On July 11, 1914, 19-year-old George Herman “Babe” Ruth played his first major league baseball game as a pitcher for the Boston Red Sox.
The Babe’s First Season
George Herman Ruth, a 19-year-old Baltimore schoolboy, was signed before the 1914 season by Jack Dunn, manager of the minor league Baltimore Orioles. Teammates called him “Jack’s newest Babe,” and the nickname stuck.
In July, Dunn sold the “Babe” to the Boston Red Sox of the American League. Ruth arrived in Boston on the morning of July 11, 1914, and that afternoon was the starting pitcher against the Cleveland Naps.
“Ruth, formerly of Baltimore, made his debut as a local pitcher and held Cleveland to five scattered hits in the first six innings,” wrote the July 12 New York Times. “In the seventh three singles and a sacrifice netted two runs for Cleveland and tied the score.”
Ruth was lifted in the bottom of the inning for pinch hitter Duffy Lewis, who reached base and scored the go-ahead run.

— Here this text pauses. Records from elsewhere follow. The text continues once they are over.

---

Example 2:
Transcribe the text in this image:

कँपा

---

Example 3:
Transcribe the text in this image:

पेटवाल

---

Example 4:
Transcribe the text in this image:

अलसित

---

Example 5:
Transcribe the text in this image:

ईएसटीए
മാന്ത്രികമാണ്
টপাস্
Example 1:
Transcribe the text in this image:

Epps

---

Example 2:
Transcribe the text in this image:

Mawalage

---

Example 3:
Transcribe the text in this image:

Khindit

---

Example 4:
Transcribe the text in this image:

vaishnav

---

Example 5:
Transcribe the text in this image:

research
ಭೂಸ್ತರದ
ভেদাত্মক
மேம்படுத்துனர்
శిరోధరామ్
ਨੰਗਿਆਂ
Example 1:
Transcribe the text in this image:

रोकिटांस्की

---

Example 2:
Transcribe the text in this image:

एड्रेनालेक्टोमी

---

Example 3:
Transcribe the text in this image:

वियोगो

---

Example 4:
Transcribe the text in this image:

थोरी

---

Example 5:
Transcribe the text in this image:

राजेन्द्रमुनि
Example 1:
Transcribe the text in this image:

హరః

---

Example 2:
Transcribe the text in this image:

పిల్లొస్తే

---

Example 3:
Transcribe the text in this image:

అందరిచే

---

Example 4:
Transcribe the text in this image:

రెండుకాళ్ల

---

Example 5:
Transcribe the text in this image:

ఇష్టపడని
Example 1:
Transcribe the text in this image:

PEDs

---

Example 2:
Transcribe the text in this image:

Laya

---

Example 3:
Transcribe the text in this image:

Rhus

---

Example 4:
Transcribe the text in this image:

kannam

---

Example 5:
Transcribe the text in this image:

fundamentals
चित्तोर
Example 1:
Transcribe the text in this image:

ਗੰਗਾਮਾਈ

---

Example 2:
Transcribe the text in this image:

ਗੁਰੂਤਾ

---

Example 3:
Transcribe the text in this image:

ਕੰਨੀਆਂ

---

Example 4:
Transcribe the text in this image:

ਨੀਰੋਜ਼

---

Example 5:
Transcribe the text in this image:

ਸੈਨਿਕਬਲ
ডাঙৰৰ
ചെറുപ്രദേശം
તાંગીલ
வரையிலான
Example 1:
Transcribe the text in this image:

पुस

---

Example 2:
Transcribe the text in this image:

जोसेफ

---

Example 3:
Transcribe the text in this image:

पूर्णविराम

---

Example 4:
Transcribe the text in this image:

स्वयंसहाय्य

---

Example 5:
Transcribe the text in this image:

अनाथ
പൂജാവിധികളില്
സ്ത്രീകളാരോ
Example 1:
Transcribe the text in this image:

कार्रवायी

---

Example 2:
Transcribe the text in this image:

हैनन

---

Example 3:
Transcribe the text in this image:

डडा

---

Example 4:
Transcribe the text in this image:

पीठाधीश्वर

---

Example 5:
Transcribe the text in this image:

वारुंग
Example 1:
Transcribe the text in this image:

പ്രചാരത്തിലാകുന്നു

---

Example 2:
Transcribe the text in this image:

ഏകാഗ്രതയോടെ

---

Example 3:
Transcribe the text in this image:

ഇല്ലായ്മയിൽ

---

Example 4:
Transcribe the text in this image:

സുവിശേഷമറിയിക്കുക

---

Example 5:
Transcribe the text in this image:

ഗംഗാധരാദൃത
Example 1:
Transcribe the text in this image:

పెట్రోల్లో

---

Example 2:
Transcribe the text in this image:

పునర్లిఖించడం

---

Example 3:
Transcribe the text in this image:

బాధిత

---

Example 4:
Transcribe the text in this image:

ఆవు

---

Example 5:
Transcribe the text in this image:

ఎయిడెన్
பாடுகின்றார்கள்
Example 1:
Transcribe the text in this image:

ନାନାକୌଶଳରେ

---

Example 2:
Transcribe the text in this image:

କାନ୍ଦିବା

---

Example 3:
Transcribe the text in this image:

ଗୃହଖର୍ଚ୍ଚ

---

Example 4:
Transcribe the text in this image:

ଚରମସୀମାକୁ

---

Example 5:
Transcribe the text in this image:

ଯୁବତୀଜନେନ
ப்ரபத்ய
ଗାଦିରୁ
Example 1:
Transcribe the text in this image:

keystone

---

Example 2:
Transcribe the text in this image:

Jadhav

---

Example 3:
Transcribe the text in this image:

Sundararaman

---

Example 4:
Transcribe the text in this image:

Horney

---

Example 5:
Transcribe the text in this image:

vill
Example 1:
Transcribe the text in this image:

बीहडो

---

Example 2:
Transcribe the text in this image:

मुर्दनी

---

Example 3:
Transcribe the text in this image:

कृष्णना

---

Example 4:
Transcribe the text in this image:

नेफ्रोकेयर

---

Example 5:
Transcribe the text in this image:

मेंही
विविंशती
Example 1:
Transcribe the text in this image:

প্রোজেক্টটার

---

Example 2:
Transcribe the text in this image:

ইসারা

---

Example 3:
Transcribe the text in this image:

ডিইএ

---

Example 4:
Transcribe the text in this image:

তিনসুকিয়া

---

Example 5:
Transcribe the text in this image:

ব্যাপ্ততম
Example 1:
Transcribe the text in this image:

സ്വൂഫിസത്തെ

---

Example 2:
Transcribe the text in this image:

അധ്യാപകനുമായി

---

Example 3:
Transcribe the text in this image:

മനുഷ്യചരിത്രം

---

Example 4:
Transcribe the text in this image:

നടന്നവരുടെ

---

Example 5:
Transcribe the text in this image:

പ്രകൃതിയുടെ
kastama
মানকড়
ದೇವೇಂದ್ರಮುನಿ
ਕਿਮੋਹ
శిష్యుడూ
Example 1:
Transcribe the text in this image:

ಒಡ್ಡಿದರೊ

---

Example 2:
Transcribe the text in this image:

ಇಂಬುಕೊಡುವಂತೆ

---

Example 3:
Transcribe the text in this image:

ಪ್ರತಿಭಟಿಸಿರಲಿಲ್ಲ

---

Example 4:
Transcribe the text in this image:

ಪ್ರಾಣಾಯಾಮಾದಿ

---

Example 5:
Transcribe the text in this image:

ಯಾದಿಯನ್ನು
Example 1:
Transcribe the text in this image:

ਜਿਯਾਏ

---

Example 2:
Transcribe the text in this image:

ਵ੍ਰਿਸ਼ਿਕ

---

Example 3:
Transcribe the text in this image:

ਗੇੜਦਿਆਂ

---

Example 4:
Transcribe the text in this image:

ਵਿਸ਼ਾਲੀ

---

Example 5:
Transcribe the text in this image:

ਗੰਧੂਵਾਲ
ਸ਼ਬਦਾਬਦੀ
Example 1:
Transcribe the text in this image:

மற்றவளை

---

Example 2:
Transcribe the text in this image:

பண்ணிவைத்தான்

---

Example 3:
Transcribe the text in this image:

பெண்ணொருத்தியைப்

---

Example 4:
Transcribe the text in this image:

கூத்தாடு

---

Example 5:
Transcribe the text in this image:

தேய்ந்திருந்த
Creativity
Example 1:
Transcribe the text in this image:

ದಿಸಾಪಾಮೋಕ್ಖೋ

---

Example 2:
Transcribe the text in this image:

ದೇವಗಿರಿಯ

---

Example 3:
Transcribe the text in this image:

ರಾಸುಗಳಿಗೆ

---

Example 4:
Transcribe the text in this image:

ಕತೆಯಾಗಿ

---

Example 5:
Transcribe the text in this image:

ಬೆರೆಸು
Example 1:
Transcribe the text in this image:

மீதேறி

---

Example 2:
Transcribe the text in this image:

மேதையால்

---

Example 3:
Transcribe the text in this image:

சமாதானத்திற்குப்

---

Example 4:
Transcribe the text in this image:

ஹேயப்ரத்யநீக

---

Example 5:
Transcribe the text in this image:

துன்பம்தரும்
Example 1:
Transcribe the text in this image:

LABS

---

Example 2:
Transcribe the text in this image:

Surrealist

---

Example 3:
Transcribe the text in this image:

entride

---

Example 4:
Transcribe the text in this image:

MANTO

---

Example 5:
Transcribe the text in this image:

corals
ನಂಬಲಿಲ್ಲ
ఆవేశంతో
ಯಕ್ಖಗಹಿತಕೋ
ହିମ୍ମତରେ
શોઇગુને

Boston went on to win 4-3, with Ruth picking up the win.
His next start wouldn’t go so well, as he was knocked out in the fourth inning. He wouldn’t pitch again for more than a month, and his teammates grew to dislike his “crude manner, wild eating habits, and … carefree playing style that hard-nosed veterans viewed as lackadaisical,” writes HowStuffWorks.
On Aug. 18, he was sent down to Providence, where he starred on the mound and in the batter’s box in leading the Grays to the International League pennant. He was recalled to Boston, where he received one more start, defeating the New York Yankees on Oct. 2.